_Task objective_:
Search the data for the string "problems" and extract every line where it appears.

_Dataset entries_:
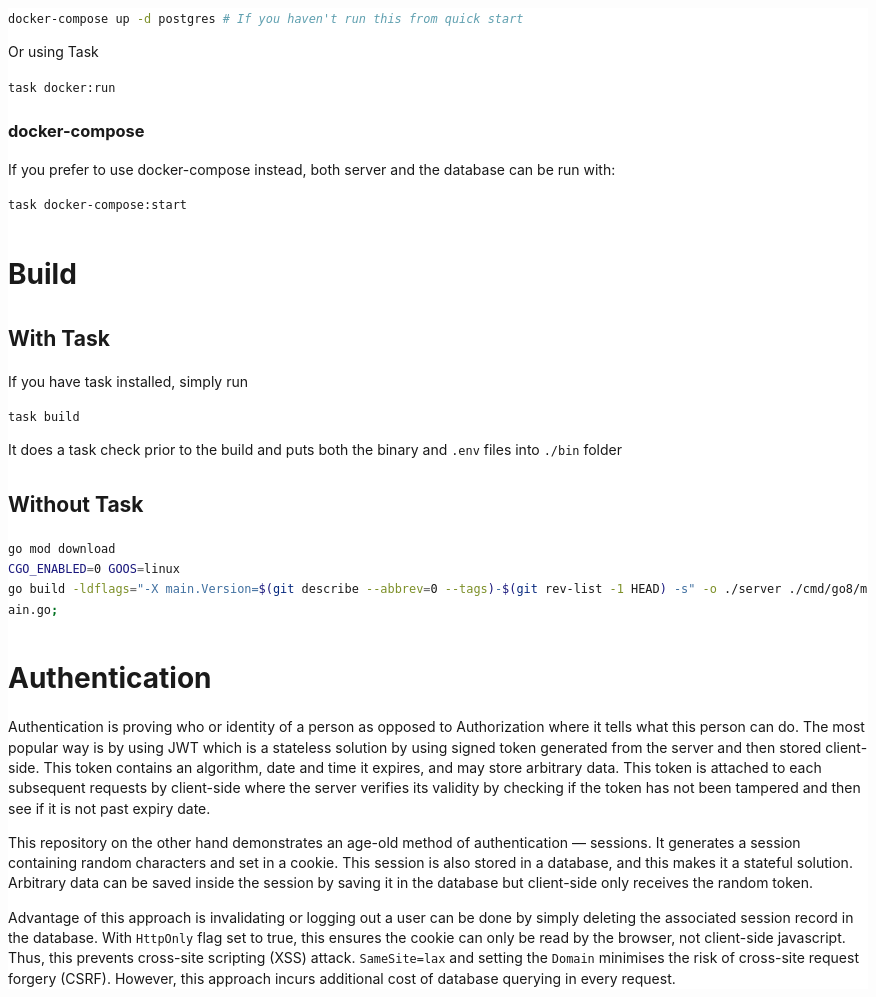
 ```sh
docker-compose up -d postgres # If you haven't run this from quick start
```

Or using Task
```sh
task docker:run
```

### docker-compose

If you prefer to use docker-compose instead, both server and the database can be run with:

```sh
task docker-compose:start
```

# Build

## With Task

If you have task installed, simply run

```sh
task build
```

It does a task check prior to the build and puts both the binary and `.env` files into `./bin` folder

## Without Task

```sh
go mod download
CGO_ENABLED=0 GOOS=linux
go build -ldflags="-X main.Version=$(git describe --abbrev=0 --tags)-$(git rev-list -1 HEAD) -s" -o ./server ./cmd/go8/main.go;
```

# Authentication

Authentication is proving who or identity of a person as opposed to Authorization where it tells what this person can do. The most popular way is by using JWT which is a stateless solution by using signed token generated from the server and then stored client-side. This token contains an algorithm, date and time it expires, and may store arbitrary data. This token is attached to each subsequent requests by client-side where the server verifies its validity by checking if the token has not been tampered and then see if it is not past expiry date.

This repository on the other hand demonstrates an age-old method of authentication &mdash; sessions. It generates a session containing random characters and set in a cookie. This session is also stored in a database, and this makes it a stateful solution. Arbitrary data can be saved inside the session by saving it in the database but client-side only receives the random token.

Advantage of this approach is invalidating or logging out a user can be done by simply deleting the associated session record in the database. With `HttpOnly` flag set to true, this ensures the cookie can only be read by the browser, not client-side javascript. Thus, this prevents cross-site scripting (XSS) attack. `SameSite=lax` and setting the `Domain` minimises the risk of cross-site request forgery (CSRF). However, this approach incurs additional cost of database querying in every request.
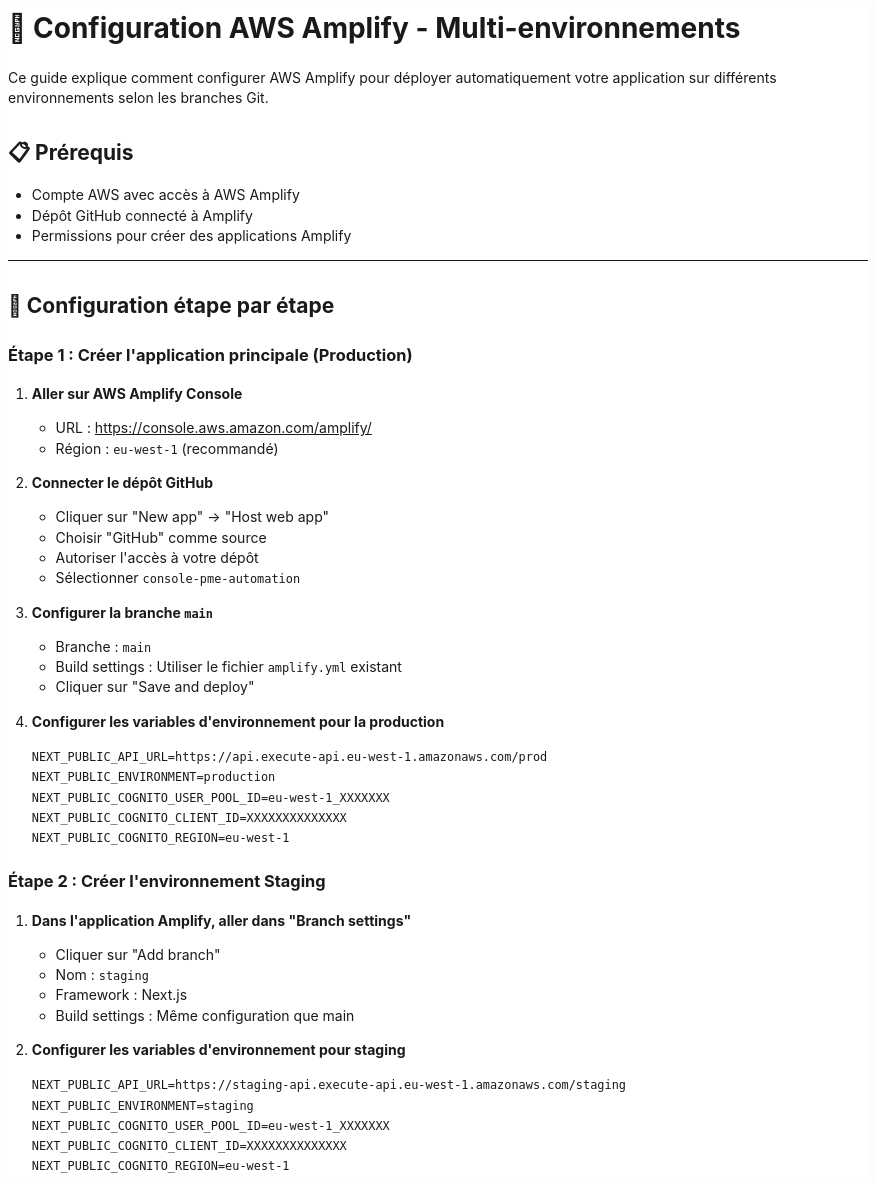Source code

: # 🚀 Configuration AWS Amplify - Multi-environnements

Ce guide explique comment configurer AWS Amplify pour déployer automatiquement votre application sur différents environnements selon les branches Git.

## 📋 Prérequis

- Compte AWS avec accès à AWS Amplify
- Dépôt GitHub connecté à Amplify
- Permissions pour créer des applications Amplify

---

## 🔧 Configuration étape par étape

### **Étape 1 : Créer l'application principale (Production)**

1. **Aller sur AWS Amplify Console**
   - URL : https://console.aws.amazon.com/amplify/
   - Région : `eu-west-1` (recommandé)

2. **Connecter le dépôt GitHub**
   - Cliquer sur "New app" → "Host web app"
   - Choisir "GitHub" comme source
   - Autoriser l'accès à votre dépôt
   - Sélectionner `console-pme-automation`

3. **Configurer la branche `main`**
   - Branche : `main`
   - Build settings : Utiliser le fichier `amplify.yml` existant
   - Cliquer sur "Save and deploy"

4. **Configurer les variables d'environnement pour la production**
   ```
   NEXT_PUBLIC_API_URL=https://api.execute-api.eu-west-1.amazonaws.com/prod
   NEXT_PUBLIC_ENVIRONMENT=production
   NEXT_PUBLIC_COGNITO_USER_POOL_ID=eu-west-1_XXXXXXX
   NEXT_PUBLIC_COGNITO_CLIENT_ID=XXXXXXXXXXXXXX
   NEXT_PUBLIC_COGNITO_REGION=eu-west-1
   ```

### **Étape 2 : Créer l'environnement Staging**

1. **Dans l'application Amplify, aller dans "Branch settings"**
   - Cliquer sur "Add branch"
   - Nom : `staging`
   - Framework : Next.js
   - Build settings : Même configuration que main

2. **Configurer les variables d'environnement pour staging**
   ```
   NEXT_PUBLIC_API_URL=https://staging-api.execute-api.eu-west-1.amazonaws.com/staging
   NEXT_PUBLIC_ENVIRONMENT=staging
   NEXT_PUBLIC_COGNITO_USER_POOL_ID=eu-west-1_XXXXXXX
   NEXT_PUBLIC_COGNITO_CLIENT_ID=XXXXXXXXXXXXXX
   NEXT_PUBLIC_COGNITO_REGION=eu-west-1
   ```
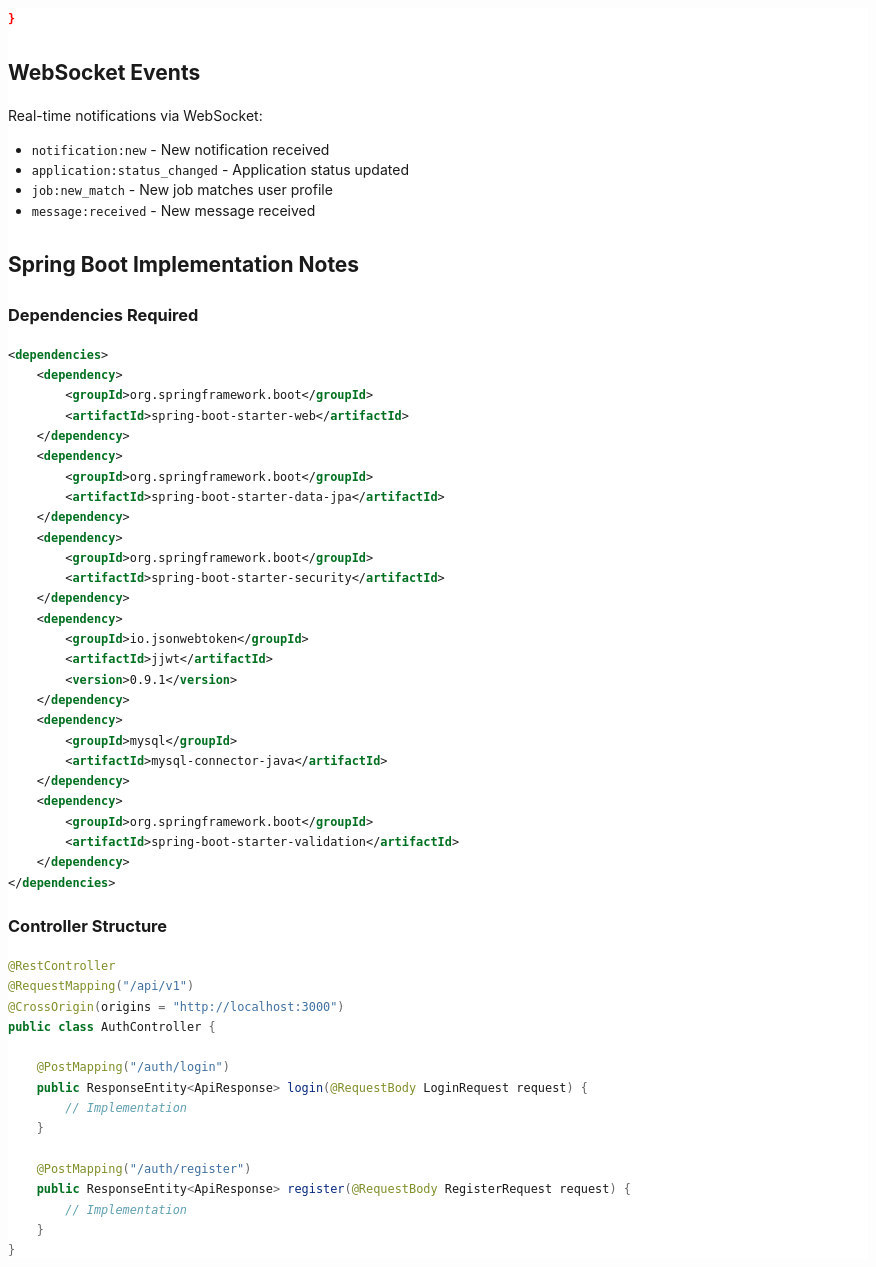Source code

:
 ```json
}
```

## WebSocket Events

Real-time notifications via WebSocket:

- `notification:new` - New notification received
- `application:status_changed` - Application status updated
- `job:new_match` - New job matches user profile
- `message:received` - New message received

## Spring Boot Implementation Notes

### Dependencies Required

```xml
<dependencies>
    <dependency>
        <groupId>org.springframework.boot</groupId>
        <artifactId>spring-boot-starter-web</artifactId>
    </dependency>
    <dependency>
        <groupId>org.springframework.boot</groupId>
        <artifactId>spring-boot-starter-data-jpa</artifactId>
    </dependency>
    <dependency>
        <groupId>org.springframework.boot</groupId>
        <artifactId>spring-boot-starter-security</artifactId>
    </dependency>
    <dependency>
        <groupId>io.jsonwebtoken</groupId>
        <artifactId>jjwt</artifactId>
        <version>0.9.1</version>
    </dependency>
    <dependency>
        <groupId>mysql</groupId>
        <artifactId>mysql-connector-java</artifactId>
    </dependency>
    <dependency>
        <groupId>org.springframework.boot</groupId>
        <artifactId>spring-boot-starter-validation</artifactId>
    </dependency>
</dependencies>
```

### Controller Structure

```java
@RestController
@RequestMapping("/api/v1")
@CrossOrigin(origins = "http://localhost:3000")
public class AuthController {
    
    @PostMapping("/auth/login")
    public ResponseEntity<ApiResponse> login(@RequestBody LoginRequest request) {
        // Implementation
    }
    
    @PostMapping("/auth/register")
    public ResponseEntity<ApiResponse> register(@RequestBody RegisterRequest request) {
        // Implementation
    }
}
```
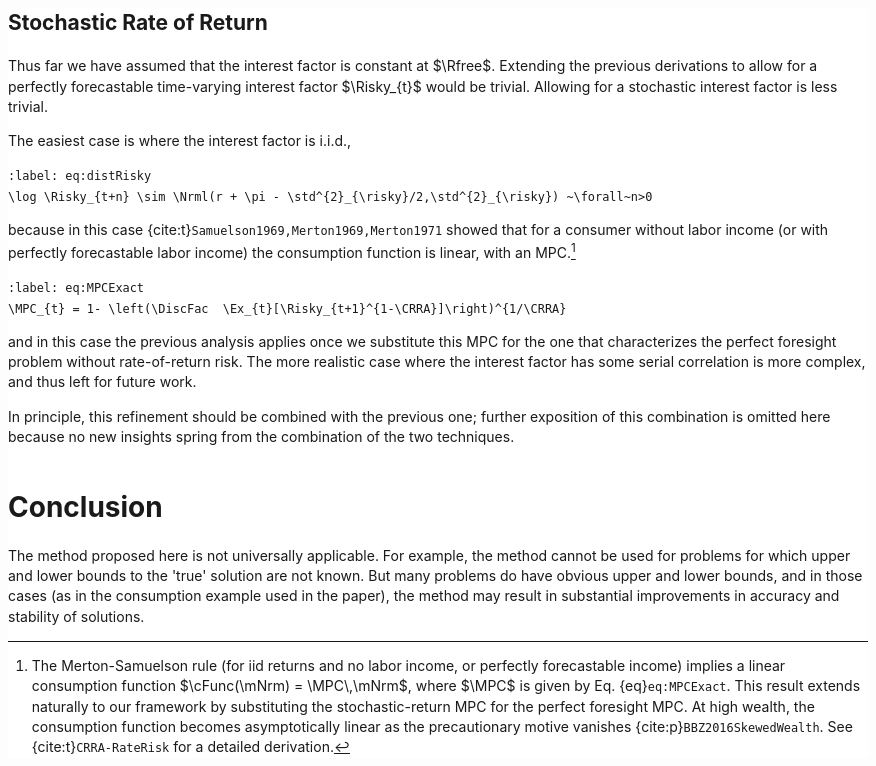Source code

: [^hermite-slopes]:
    For cubic Hermite interpolation of the transformed moderation ratio, use node values from the transformation and node slopes $\logitModRteMu$. For improved shape preservation, a monotone cubic Hermite scheme {cite:p}`deBoor2001` can be used, where theoretical slopes serve as targets that may be adjusted to enforce monotonicity.

[^vInvOpt-linearity]:
    This confirms that $\vInvOpt_{t}$ is linear in $\mNrm$ and highlights the role of $\MPCmin_{t}$ in scaling marginal utility in the perfect-foresight benchmark. The linearity property simplifies both theoretical analysis and numerical implementation.

## Stochastic Rate of Return

Thus far we have assumed that the interest factor is constant at $\Rfree$.
Extending the previous derivations to allow for a perfectly forecastable
time-varying interest factor $\Risky_{t}$ would be trivial. Allowing for a
stochastic interest factor is less trivial.

The easiest case is where the interest factor is i.i.d.,

```{math}
:label: eq:distRisky
\log \Risky_{t+n} \sim \Nrml(r + \pi - \std^{2}_{\risky}/2,\std^{2}_{\risky}) ~\forall~n>0
```

because in this case {cite:t}`Samuelson1969,Merton1969,Merton1971`
showed that for a consumer without labor income (or with perfectly forecastable
labor income) the consumption function is linear, with an MPC.[^crra-rate-risk]

[^crra-rate-risk]:
    The Merton-Samuelson rule (for iid returns and no labor income, or perfectly forecastable income)
    implies a linear consumption function $\cFunc(\mNrm) = \MPC\,\mNrm$, where $\MPC$ is given by
    Eq. {eq}`eq:MPCExact`. This result extends naturally to our framework by substituting the
    stochastic-return MPC for the perfect foresight MPC. At high wealth, the consumption function becomes asymptotically linear as the precautionary motive vanishes {cite:p}`BBZ2016SkewedWealth`. See {cite:t}`CRRA-RateRisk` for a detailed derivation.

```{math}
:label: eq:MPCExact
\MPC_{t} = 1- \left(\DiscFac  \Ex_{t}[\Risky_{t+1}^{1-\CRRA}]\right)^{1/\CRRA}
```

and in this case the previous analysis applies once we substitute this MPC for
the one that characterizes the perfect foresight problem without rate-of-return
risk. The more realistic case where the interest factor has some serial
correlation is more complex, and thus left for future work.

In principle, this refinement should be combined with the previous one; further
exposition of this combination is omitted here because no new insights spring
from the combination of the two techniques.

# Conclusion

The method proposed here is not universally applicable. For example, the method
cannot be used for problems for which upper and lower bounds to the 'true'
solution are not known. But many problems do have obvious upper and lower
bounds, and in those cases (as in the consumption example used in the paper),
the method may result in substantial improvements in accuracy and stability of
solutions.


[^proof]: Under prudence ($\uFunc''' > 0$) and bounded shocks with strictly positive support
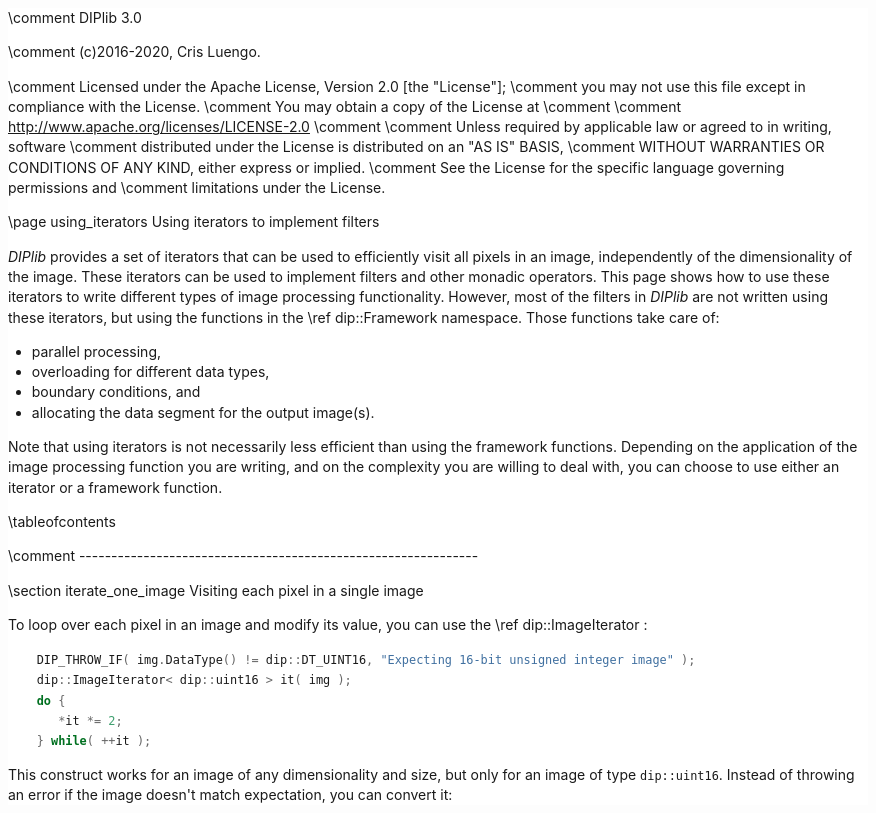 \comment DIPlib 3.0

\comment (c)2016-2020, Cris Luengo.

\comment Licensed under the Apache License, Version 2.0 [the "License"];
\comment you may not use this file except in compliance with the License.
\comment You may obtain a copy of the License at
\comment 
\comment    http://www.apache.org/licenses/LICENSE-2.0
\comment 
\comment Unless required by applicable law or agreed to in writing, software
\comment distributed under the License is distributed on an "AS IS" BASIS,
\comment WITHOUT WARRANTIES OR CONDITIONS OF ANY KIND, either express or implied.
\comment See the License for the specific language governing permissions and
\comment limitations under the License.


\page using_iterators Using iterators to implement filters

*DIPlib* provides a set of iterators that can be used to efficiently visit all
pixels in an image, independently of the dimensionality of the image.
These iterators can be used to implement filters and other monadic operators.
This page shows how to use these iterators to write different types of image
processing functionality. However, most of the filters in *DIPlib* are not written
using these iterators, but using the functions in the \ref dip::Framework namespace.
Those functions take care of:
 - parallel processing,
 - overloading for different data types,
 - boundary conditions, and
 - allocating the data segment for the output image(s).

Note that using iterators is not necessarily less efficient than using
the framework functions. Depending on the application of the image processing
function you are writing, and on the complexity you are willing to deal with,
you can choose to use either an iterator or a framework function.

\tableofcontents


\comment --------------------------------------------------------------

\section iterate_one_image Visiting each pixel in a single image

To loop over each pixel in an image and modify its value, you can use the
\ref dip::ImageIterator :

```cpp
    DIP_THROW_IF( img.DataType() != dip::DT_UINT16, "Expecting 16-bit unsigned integer image" );
    dip::ImageIterator< dip::uint16 > it( img );
    do {
       *it *= 2;
    } while( ++it );
```

This construct works for an image of any dimensionality and size, but only for an
image of type `dip::uint16`. Instead of throwing an error if the image doesn't
match expectation, you can convert it:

_Reply to the task_:
cannot be used for problems for which upper and lower bounds to the 'true'
solution are not known. But many problems do have obvious upper and lower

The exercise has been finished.